Le capitaine ratait bien peu de choses. N’oubliait jamais rien. Et faisait rarement une erreur.
Mais envoyer les vieux de la vieille à la chasse au dahu, dans le seul but de ne plus les avoir dans les pattes et pour leur interdire de la surveiller, se révéla une bourde de première grandeur.
Le capitaine trouva Lame planté devant un mur de ténèbres, raide comme un piquet, une lanterne brinquebalant à la main gauche. Il se tenait là depuis un bon moment, visiblement. Des récipients de carburant vides jonchaient le sol. Leur contenu avait été conçu pour permettre à Baladitya et aux éclaireurs de déterrer les trésors enfouis.
Le capitaine piqua une crise. « Lame ! Que… ? »
Il lui intima le silence d’un geste. « Écoute, chuchota-t-il.
— Quoi donc ?
— Écoute, c’est tout. » Et, constatant que Roupille avait épuisé ses réserves de patience, il ajouta : « Ça. »
Elle l’entendit parfaitement. Un cri. Mais très distant, ténu et répercuté par l’écho. « Au secours ! »
Tobo aussi l’avait entendu. Il sauta en l’air. « Capitaine…
— Convoque ta Cat Sith. Ou un autre des molosses noirs.
— Je ne peux pas faire ça. » Comment lui avouer qu’il avait outrepassé ses directives et envoyé le plus gros des ombres inconnues assister Toubib et Madame ?
« Pourquoi ?
— Ils refuseraient de descendre jusque-là.
— Contrains-les.
— Impossible. Ce sont mes partenaires, pas mes esclaves. »
Roupille marmotta quelques mots in petto à propos de damnation et d’alliance impie avec les démons.
« On ne peut pas aller plus loin, déclara Lame, répondant à une question qu’on ne lui avait pas posée. J’ai essayé plus de mille fois. La volonté de toute la Compagnie réunie ne permettrait pas de descendre une marche de plus. Je ne serais même pas capable de balancer une de ces fioles de pétrole là-dedans.
— En reste-t-il de pleines ? s’enquit Roupille.
— Là-bas. »
Elle ramassa trois pots pleins et en laissa tomber deux aux pieds de Lame. « Recule », lui ordonna-t-elle. Le pétrole d’un pot cassé ne saurait être intimidé par des ténèbres surnaturelles. « Allume-le, maintenant.
— Quoi ?
— Mets-y le feu. »
Lame inclina sa lanterne, non sans témoigner une très forte réticence, et laissa tomber quelques gouttes de pétrole embrasé.
Des flammes envahirent l’escalier.
« Bon sang ! couina Tobo. Pourquoi as-tu fait ça ?
— Tu peux voir à présent ? » Roupille protégeait d’un bras son visage de la chaleur.
Les ténèbres n’avaient pu triompher des flammes.
« Un sol uni, deux marches plus bas. Jonché de pièces de monnaie. »
Roupille baissa le bras et passa devant Lame. Tobo la suivit. Sidéré, Lame tenta encore de passer outre. Il chancela. La résistance à laquelle il s’était attendu avait disparu.
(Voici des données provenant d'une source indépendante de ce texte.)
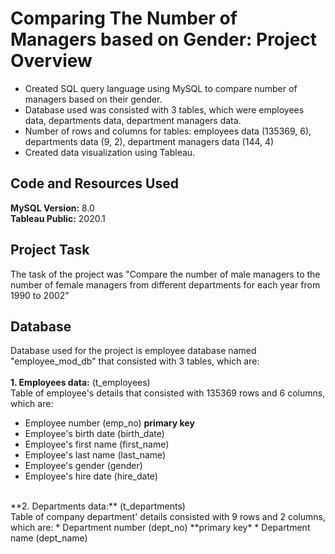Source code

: # Comparing The Number of Managers based on Gender: Project Overview 
* Created SQL query language using MySQL to compare number of managers based on their gender.
* Database used was consisted with 3 tables, which were employees data, departments data, department managers data.
* Number of rows and columns for tables: employees data (135369, 6), departments data (9, 2), department managers data (144, 4)
* Created data visualization using Tableau.

## Code and Resources Used 
**MySQL Version:** 8.0  
**Tableau Public:** 2020.1

## Project Task 
The task of the project was "Compare the number of male managers to the number of female managers from different departments for each year from 1990 to 2002"

## Database
Database used for the project is employee database named "employee_mod_db" that consisted with 3 tables, which are:
<br />
<br />**1. Employees data:** (t_employees) 
<br />Table of employee's details that consisted with 135369 rows and 6 columns, which are:
* Employee number (emp_no) **primary key**
* Employee's birth date (birth_date)
* Employee's first name (first_name)
* Employee's last name (last_name)
* Employee's gender (gender)
* Employee's hire date (hire_date)
<br />
**2. Departments data:** (t_departments)
<br /> Table of company department' details consisted with 9 rows and 2 columns, which are:
* Department number (dept_no) **primary key*
* Department name (dept_name)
Pourquoi ? Si subitement ?
Il était certain qu’aucun changement ne serait intervenu s’il avait allumé lui-même le feu. « Capitaine… je ferais très attention à votre place. »
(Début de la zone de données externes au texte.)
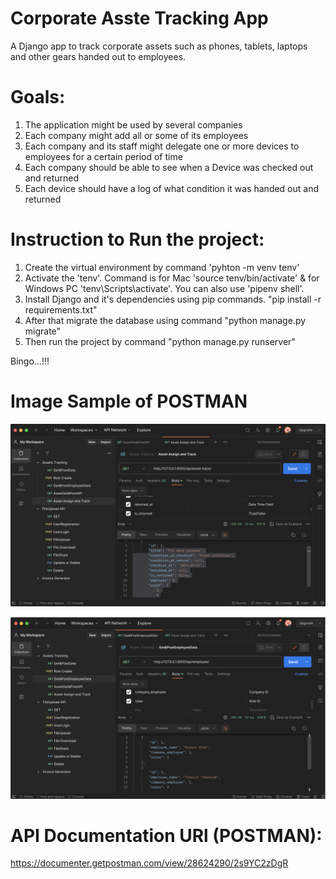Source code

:# Corporate Asste Tracking App

A Django app to track corporate assets such as phones, tablets, laptops 
and other gears handed out to employees.

# Goals:
1. The application might be used by several companies
2. Each company might add all or some of its employees
3. Each company and its staff might delegate one or more devices to employees for a certain period of time
4. Each company should be able to see when a Device was checked out and returned
5. Each device should have a log of what condition it was handed out and returned

# Instruction to Run the project:

1. Create the virtual environment by command 'pyhton -m venv tenv'
2. Activate the 'tenv'. Command is for Mac 'source tenv/bin/activate' & for Windows PC 'tenv\Scripts\activate'. You can also use 'pipenv shell'.
3. Install Django and it's dependencies using pip commands. "pip install -r requirements.txt"
4. After that migrate the database using command "python manage.py migrate"
5. Then run the project by command "python manage.py runserver"

Bingo...!!!

# Image Sample of POSTMAN

![Asset Tracking](/Media/AssetTrack.png)

![Employee](/Media/Employee.png)


# API Documentation URl (POSTMAN):
https://documenter.getpostman.com/view/28624290/2s9YC2zDgR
Les ténèbres avaient patienté.
« Au secours ! »
La voix était plus forte, plus insistante. Et suffisamment distincte, désormais, pour être reconnaissable.
« Soyez vraiment très prudente, capitaine, reprit Tobo, faisant écho à Lame. C’est impossible. Cet homme est forcément mort.
— Au secours ! »
Les plaintes de Gobelin se faisaient de plus en plus pressantes.